[Pixel coordinate tracking data]

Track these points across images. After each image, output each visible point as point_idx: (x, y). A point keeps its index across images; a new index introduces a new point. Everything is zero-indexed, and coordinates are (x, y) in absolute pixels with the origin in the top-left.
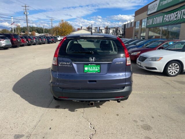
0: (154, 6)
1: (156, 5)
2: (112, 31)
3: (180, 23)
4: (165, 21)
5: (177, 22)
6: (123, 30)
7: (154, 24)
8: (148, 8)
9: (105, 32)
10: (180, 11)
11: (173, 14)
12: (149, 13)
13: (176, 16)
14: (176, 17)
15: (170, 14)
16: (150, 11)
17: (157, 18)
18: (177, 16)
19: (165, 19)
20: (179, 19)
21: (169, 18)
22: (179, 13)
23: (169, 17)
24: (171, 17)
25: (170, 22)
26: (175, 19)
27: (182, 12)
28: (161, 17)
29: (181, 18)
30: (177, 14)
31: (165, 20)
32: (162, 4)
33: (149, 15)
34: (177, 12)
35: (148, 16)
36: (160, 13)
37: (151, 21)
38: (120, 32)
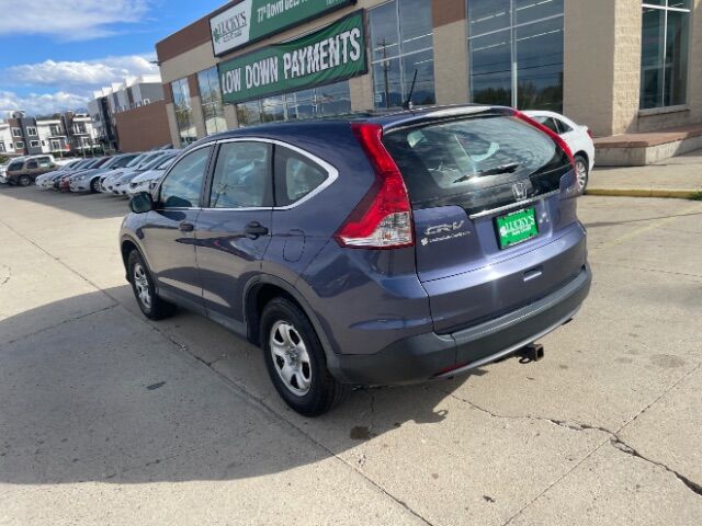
0: (233, 24)
1: (241, 20)
2: (48, 130)
3: (346, 78)
4: (289, 75)
5: (333, 76)
6: (100, 124)
7: (249, 86)
8: (213, 30)
9: (14, 140)
10: (335, 39)
11: (310, 48)
12: (221, 47)
13: (324, 54)
14: (326, 60)
15: (301, 51)
16: (221, 40)
17: (255, 65)
18: (329, 55)
19: (286, 67)
20: (337, 63)
21: (303, 65)
22: (332, 46)
23: (302, 58)
24: (306, 59)
25: (310, 79)
26: (324, 67)
27: (341, 41)
28: (273, 63)
29: (345, 61)
30: (326, 48)
31: (289, 71)
32: (265, 15)
33: (221, 55)
34: (324, 43)
35: (218, 60)
36: (265, 48)
37: (235, 78)
38: (83, 130)
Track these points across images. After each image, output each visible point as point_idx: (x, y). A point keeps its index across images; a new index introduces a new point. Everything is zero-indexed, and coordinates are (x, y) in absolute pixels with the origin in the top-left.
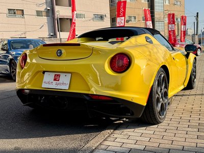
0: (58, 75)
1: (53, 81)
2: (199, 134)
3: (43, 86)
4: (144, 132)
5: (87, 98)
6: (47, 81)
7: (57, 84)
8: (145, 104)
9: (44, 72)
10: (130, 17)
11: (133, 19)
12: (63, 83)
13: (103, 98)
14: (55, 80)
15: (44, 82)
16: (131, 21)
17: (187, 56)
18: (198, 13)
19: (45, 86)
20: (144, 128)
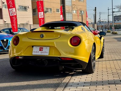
0: (41, 48)
1: (39, 51)
2: (113, 76)
3: (33, 54)
4: (87, 76)
5: (60, 59)
6: (36, 51)
7: (41, 52)
8: (88, 62)
9: (33, 46)
10: (47, 9)
11: (49, 10)
12: (45, 52)
13: (68, 59)
14: (40, 50)
15: (34, 52)
16: (48, 11)
17: (100, 38)
18: (96, 8)
19: (34, 54)
20: (86, 75)
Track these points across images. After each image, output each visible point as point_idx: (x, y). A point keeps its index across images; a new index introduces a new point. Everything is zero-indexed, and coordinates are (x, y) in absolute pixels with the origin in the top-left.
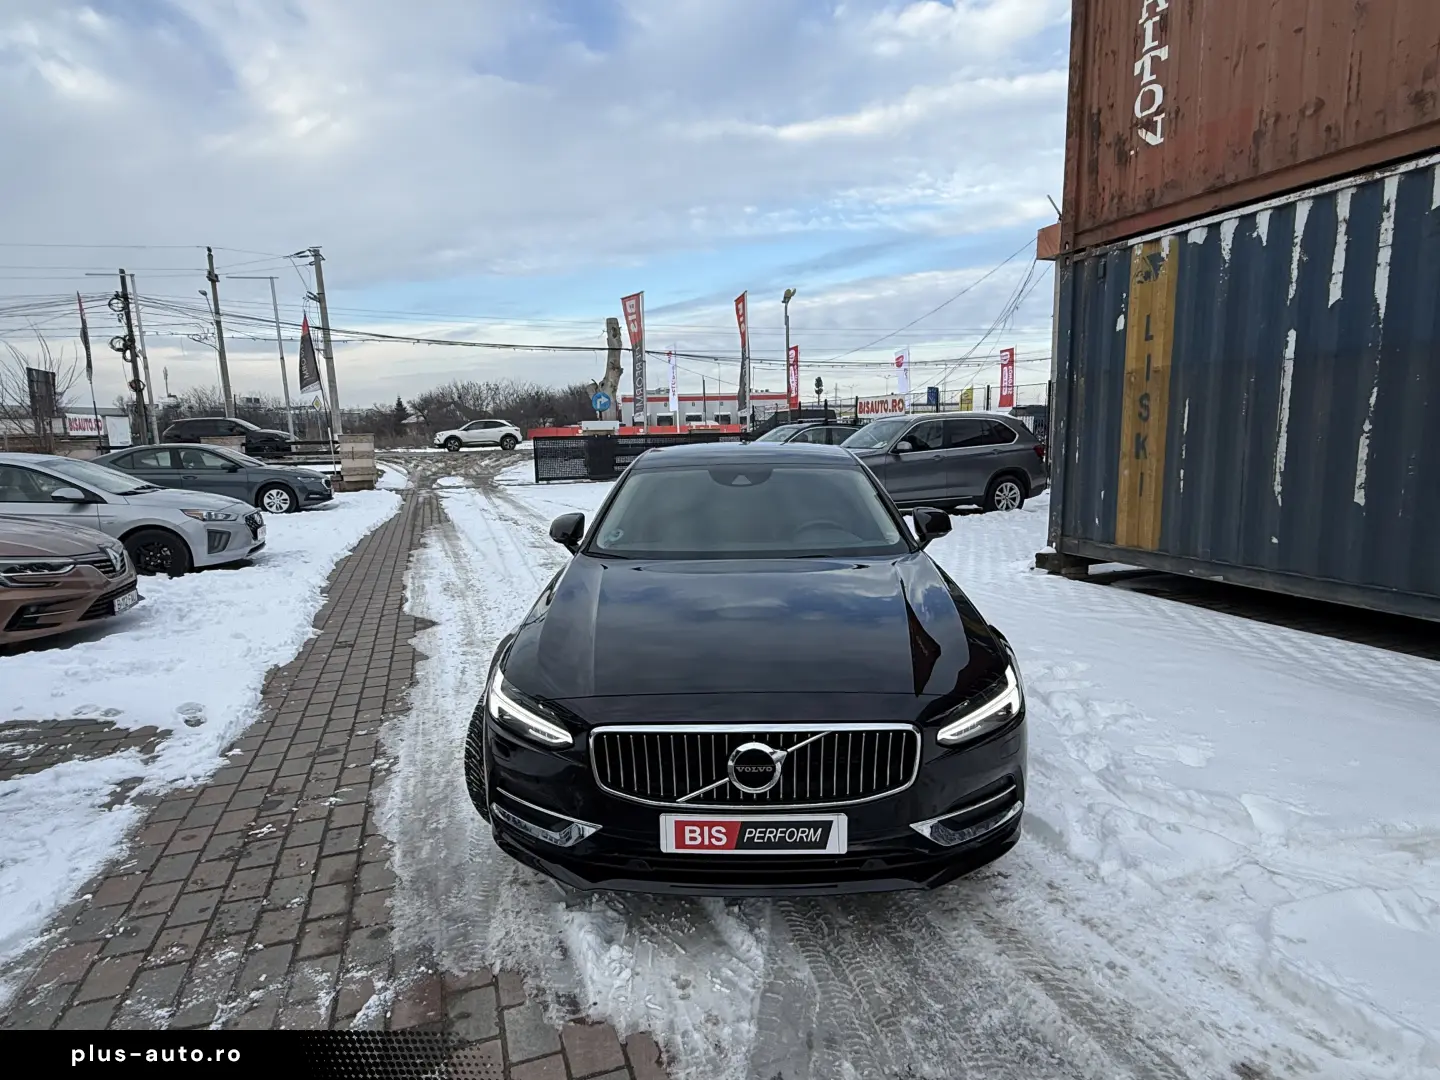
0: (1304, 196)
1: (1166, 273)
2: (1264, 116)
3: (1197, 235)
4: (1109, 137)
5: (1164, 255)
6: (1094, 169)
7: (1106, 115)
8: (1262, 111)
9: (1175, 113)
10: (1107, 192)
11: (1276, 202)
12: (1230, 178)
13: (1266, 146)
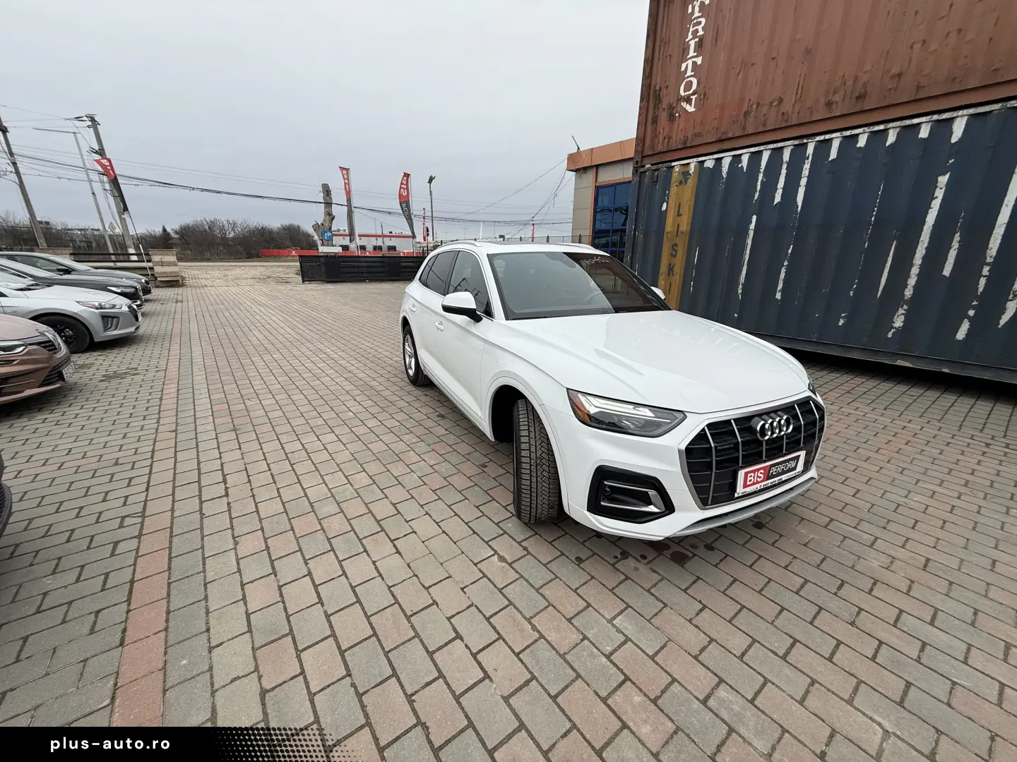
0: (767, 148)
1: (691, 182)
2: (751, 103)
3: (710, 164)
4: (664, 105)
5: (691, 172)
6: (655, 121)
7: (664, 92)
8: (750, 100)
9: (703, 95)
10: (661, 135)
11: (753, 150)
12: (730, 135)
13: (751, 119)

#### Required work
Arrange all of the material above as a JSON list of strings, one string per line, with blank lines skipped. Leave the picture lines out of your answer.

#### Task response
[
  "Track these points across images. After each image, output each visible point as point_idx: (x, y). A point keeps its index across images; a new index introduces a new point. Everything is zero-indexed, and coordinates are (x, y) in absolute pixels with the origin in the top-left.",
  "0: (154, 6)",
  "1: (156, 5)",
  "2: (112, 31)",
  "3: (180, 23)",
  "4: (165, 21)",
  "5: (177, 22)",
  "6: (123, 30)",
  "7: (154, 24)",
  "8: (148, 8)",
  "9: (105, 32)",
  "10: (180, 11)",
  "11: (173, 14)",
  "12: (149, 13)",
  "13: (176, 16)",
  "14: (176, 17)",
  "15: (170, 14)",
  "16: (150, 11)",
  "17: (157, 18)",
  "18: (177, 16)",
  "19: (165, 19)",
  "20: (179, 19)",
  "21: (169, 18)",
  "22: (179, 13)",
  "23: (169, 17)",
  "24: (171, 17)",
  "25: (170, 22)",
  "26: (175, 19)",
  "27: (182, 12)",
  "28: (161, 17)",
  "29: (181, 18)",
  "30: (177, 14)",
  "31: (165, 20)",
  "32: (162, 4)",
  "33: (149, 15)",
  "34: (177, 12)",
  "35: (148, 16)",
  "36: (160, 13)",
  "37: (151, 21)",
  "38: (120, 32)",
  "0: (233, 24)",
  "1: (241, 20)",
  "2: (48, 130)",
  "3: (346, 78)",
  "4: (289, 75)",
  "5: (333, 76)",
  "6: (100, 124)",
  "7: (249, 86)",
  "8: (213, 30)",
  "9: (14, 140)",
  "10: (335, 39)",
  "11: (310, 48)",
  "12: (221, 47)",
  "13: (324, 54)",
  "14: (326, 60)",
  "15: (301, 51)",
  "16: (221, 40)",
  "17: (255, 65)",
  "18: (329, 55)",
  "19: (286, 67)",
  "20: (337, 63)",
  "21: (303, 65)",
  "22: (332, 46)",
  "23: (302, 58)",
  "24: (306, 59)",
  "25: (310, 79)",
  "26: (324, 67)",
  "27: (341, 41)",
  "28: (273, 63)",
  "29: (345, 61)",
  "30: (326, 48)",
  "31: (289, 71)",
  "32: (265, 15)",
  "33: (221, 55)",
  "34: (324, 43)",
  "35: (218, 60)",
  "36: (265, 48)",
  "37: (235, 78)",
  "38: (83, 130)",
  "Track these points across images. After each image, output each visible point as point_idx: (x, y). A point keeps its index across images; a new index introduces a new point. Everything is zero-indexed, and coordinates are (x, y) in absolute pixels with the origin in the top-left.",
  "0: (58, 75)",
  "1: (53, 81)",
  "2: (199, 134)",
  "3: (43, 86)",
  "4: (144, 132)",
  "5: (87, 98)",
  "6: (47, 81)",
  "7: (57, 84)",
  "8: (145, 104)",
  "9: (44, 72)",
  "10: (130, 17)",
  "11: (133, 19)",
  "12: (63, 83)",
  "13: (103, 98)",
  "14: (55, 80)",
  "15: (44, 82)",
  "16: (131, 21)",
  "17: (187, 56)",
  "18: (198, 13)",
  "19: (45, 86)",
  "20: (144, 128)",
  "0: (41, 48)",
  "1: (39, 51)",
  "2: (113, 76)",
  "3: (33, 54)",
  "4: (87, 76)",
  "5: (60, 59)",
  "6: (36, 51)",
  "7: (41, 52)",
  "8: (88, 62)",
  "9: (33, 46)",
  "10: (47, 9)",
  "11: (49, 10)",
  "12: (45, 52)",
  "13: (68, 59)",
  "14: (40, 50)",
  "15: (34, 52)",
  "16: (48, 11)",
  "17: (100, 38)",
  "18: (96, 8)",
  "19: (34, 54)",
  "20: (86, 75)",
  "Track these points across images. After each image, output each visible point as point_idx: (x, y). A point keeps its index across images; a new index introduces a new point. Everything is zero-indexed, and coordinates are (x, y) in absolute pixels with the origin in the top-left.",
  "0: (1304, 196)",
  "1: (1166, 273)",
  "2: (1264, 116)",
  "3: (1197, 235)",
  "4: (1109, 137)",
  "5: (1164, 255)",
  "6: (1094, 169)",
  "7: (1106, 115)",
  "8: (1262, 111)",
  "9: (1175, 113)",
  "10: (1107, 192)",
  "11: (1276, 202)",
  "12: (1230, 178)",
  "13: (1266, 146)",
  "0: (767, 148)",
  "1: (691, 182)",
  "2: (751, 103)",
  "3: (710, 164)",
  "4: (664, 105)",
  "5: (691, 172)",
  "6: (655, 121)",
  "7: (664, 92)",
  "8: (750, 100)",
  "9: (703, 95)",
  "10: (661, 135)",
  "11: (753, 150)",
  "12: (730, 135)",
  "13: (751, 119)"
]